> Activity
The entries below contain pictures, which are to be left out; write out exactly, and only, the lines from the line with "25%-75% of tumor" up to and including the line with "is an image".

> Data supplied
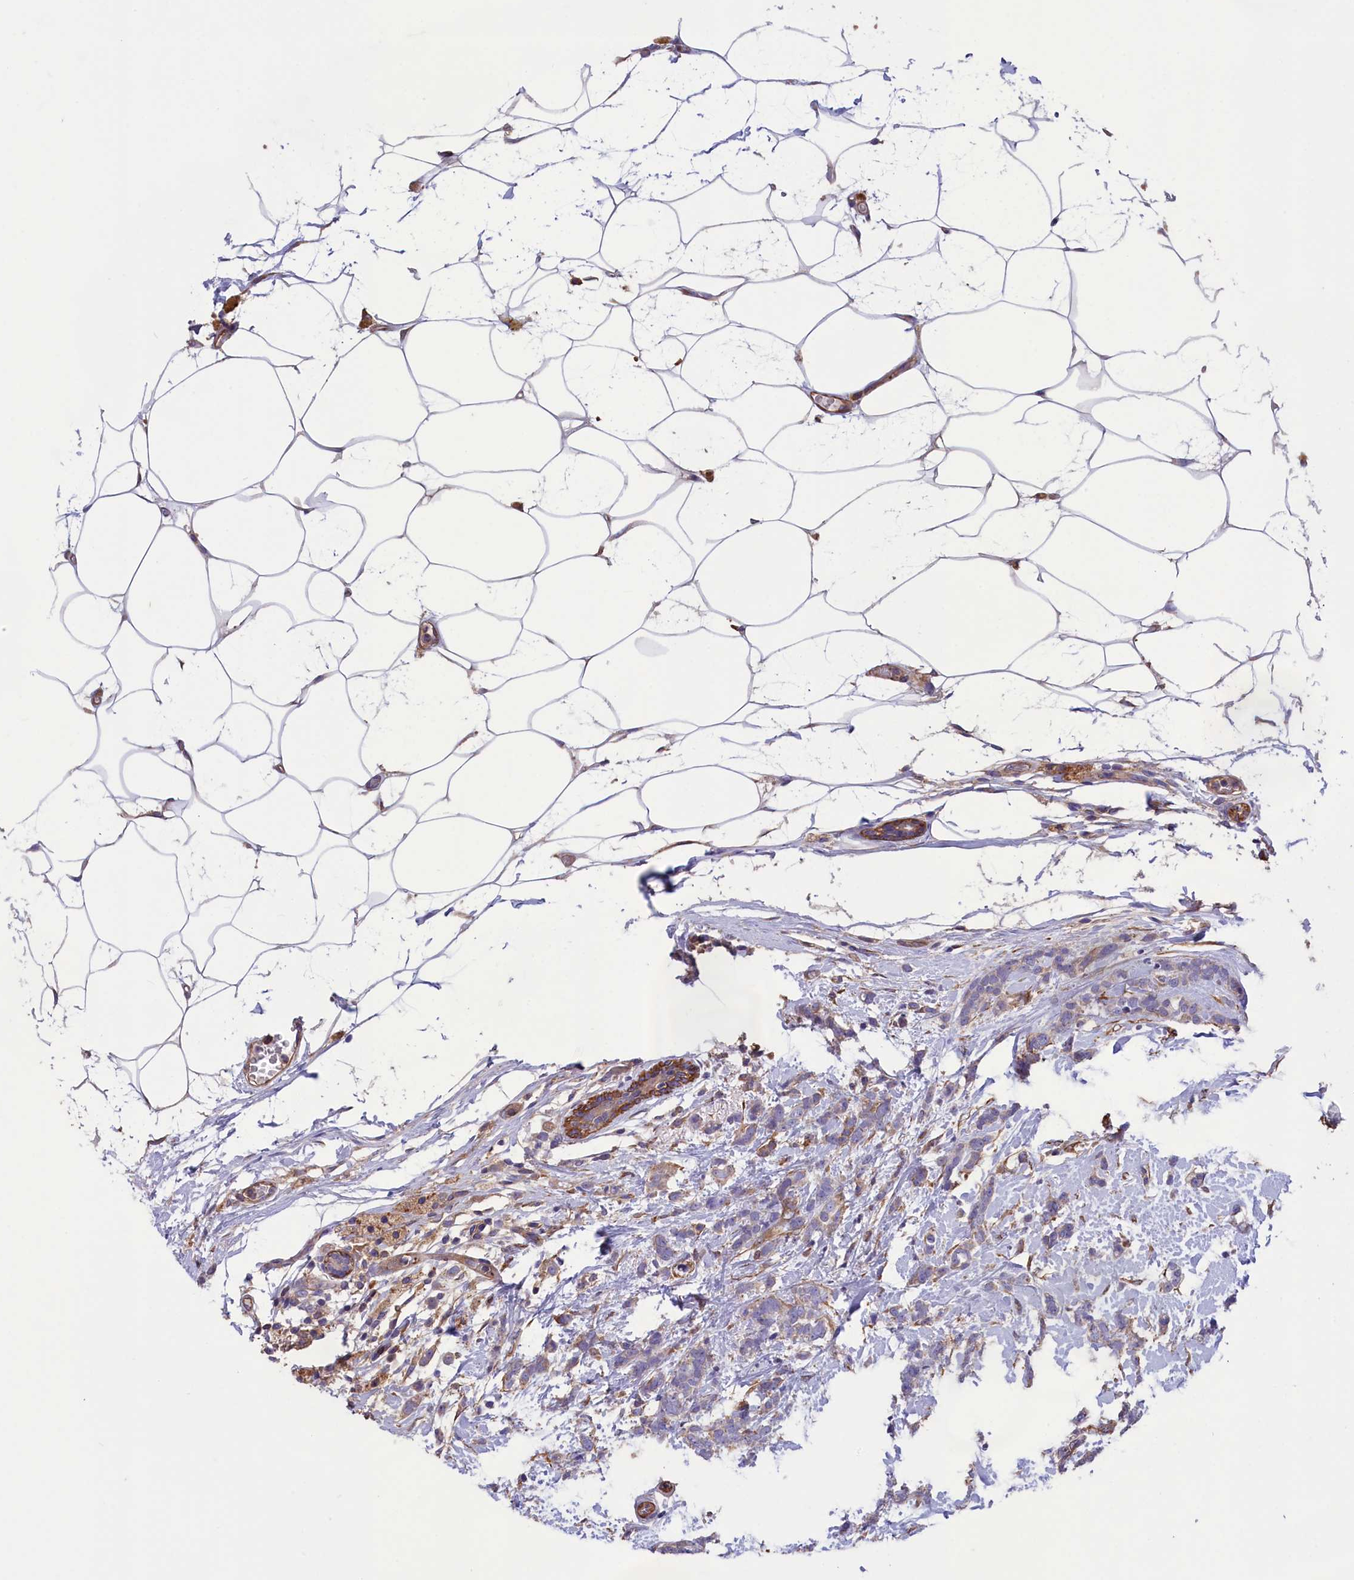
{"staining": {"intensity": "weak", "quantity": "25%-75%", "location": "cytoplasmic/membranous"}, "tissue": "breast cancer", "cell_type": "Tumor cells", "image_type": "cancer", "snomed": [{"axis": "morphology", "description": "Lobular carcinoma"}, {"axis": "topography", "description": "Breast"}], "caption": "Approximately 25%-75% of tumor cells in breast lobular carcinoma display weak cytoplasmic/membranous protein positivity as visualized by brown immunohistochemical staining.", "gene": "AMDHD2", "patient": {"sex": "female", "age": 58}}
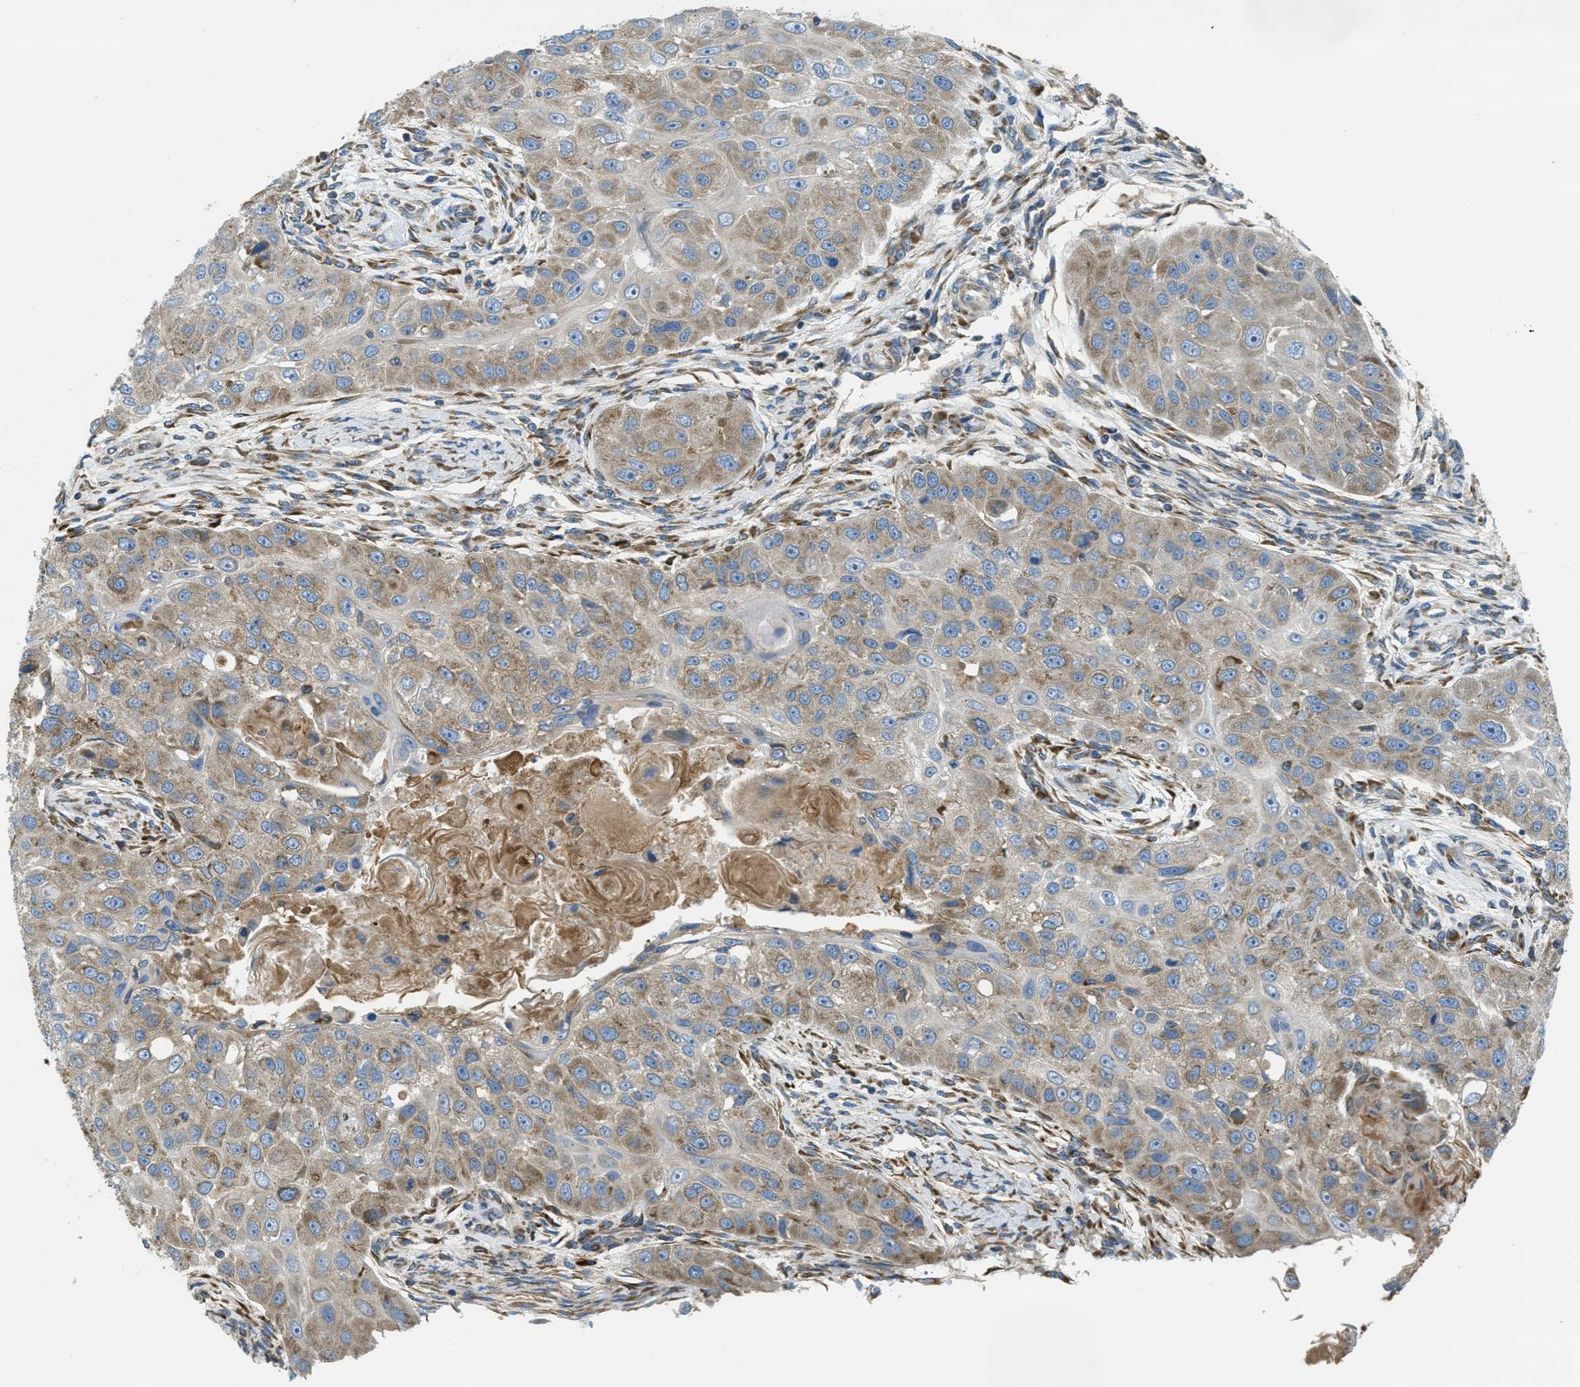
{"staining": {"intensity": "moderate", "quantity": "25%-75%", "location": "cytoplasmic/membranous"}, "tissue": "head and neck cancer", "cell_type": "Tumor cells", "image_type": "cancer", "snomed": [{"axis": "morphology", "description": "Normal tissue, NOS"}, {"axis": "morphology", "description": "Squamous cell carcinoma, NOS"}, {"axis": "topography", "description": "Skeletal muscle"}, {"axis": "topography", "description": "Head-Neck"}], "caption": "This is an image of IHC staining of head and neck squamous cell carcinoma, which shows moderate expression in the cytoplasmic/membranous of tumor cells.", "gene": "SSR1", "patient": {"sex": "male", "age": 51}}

* * *

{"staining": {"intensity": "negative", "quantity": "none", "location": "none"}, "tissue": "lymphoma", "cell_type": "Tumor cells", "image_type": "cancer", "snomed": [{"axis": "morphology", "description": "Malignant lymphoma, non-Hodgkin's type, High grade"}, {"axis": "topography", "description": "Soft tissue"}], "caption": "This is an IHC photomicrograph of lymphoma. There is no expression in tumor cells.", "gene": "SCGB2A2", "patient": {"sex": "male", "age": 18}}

> Answer space
{"staining": {"intensity": "weak", "quantity": "25%-75%", "location": "cytoplasmic/membranous"}, "tissue": "breast cancer", "cell_type": "Tumor cells", "image_type": "cancer", "snomed": [{"axis": "morphology", "description": "Lobular carcinoma"}, {"axis": "topography", "description": "Breast"}], "caption": "Approximately 25%-75% of tumor cells in breast lobular carcinoma display weak cytoplasmic/membranous protein positivity as visualized by brown immunohistochemical staining.", "gene": "AMDHD2", "patient": {"sex": "female", "age": 58}}
{"staining": {"intensity": "moderate", "quantity": "25%-75%", "location": "cytoplasmic/membranous"}, "tissue": "head and neck cancer", "cell_type": "Tumor cells", "image_type": "cancer", "snomed": [{"axis": "morphology", "description": "Normal tissue, NOS"}, {"axis": "morphology", "description": "Squamous cell carcinoma, NOS"}, {"axis": "topography", "description": "Skeletal muscle"}, {"axis": "topography", "description": "Head-Neck"}], "caption": "This is an image of IHC staining of head and neck squamous cell carcinoma, which shows moderate expression in the cytoplasmic/membranous of tumor cells.", "gene": "SSR1", "patient": {"sex": "male", "age": 51}}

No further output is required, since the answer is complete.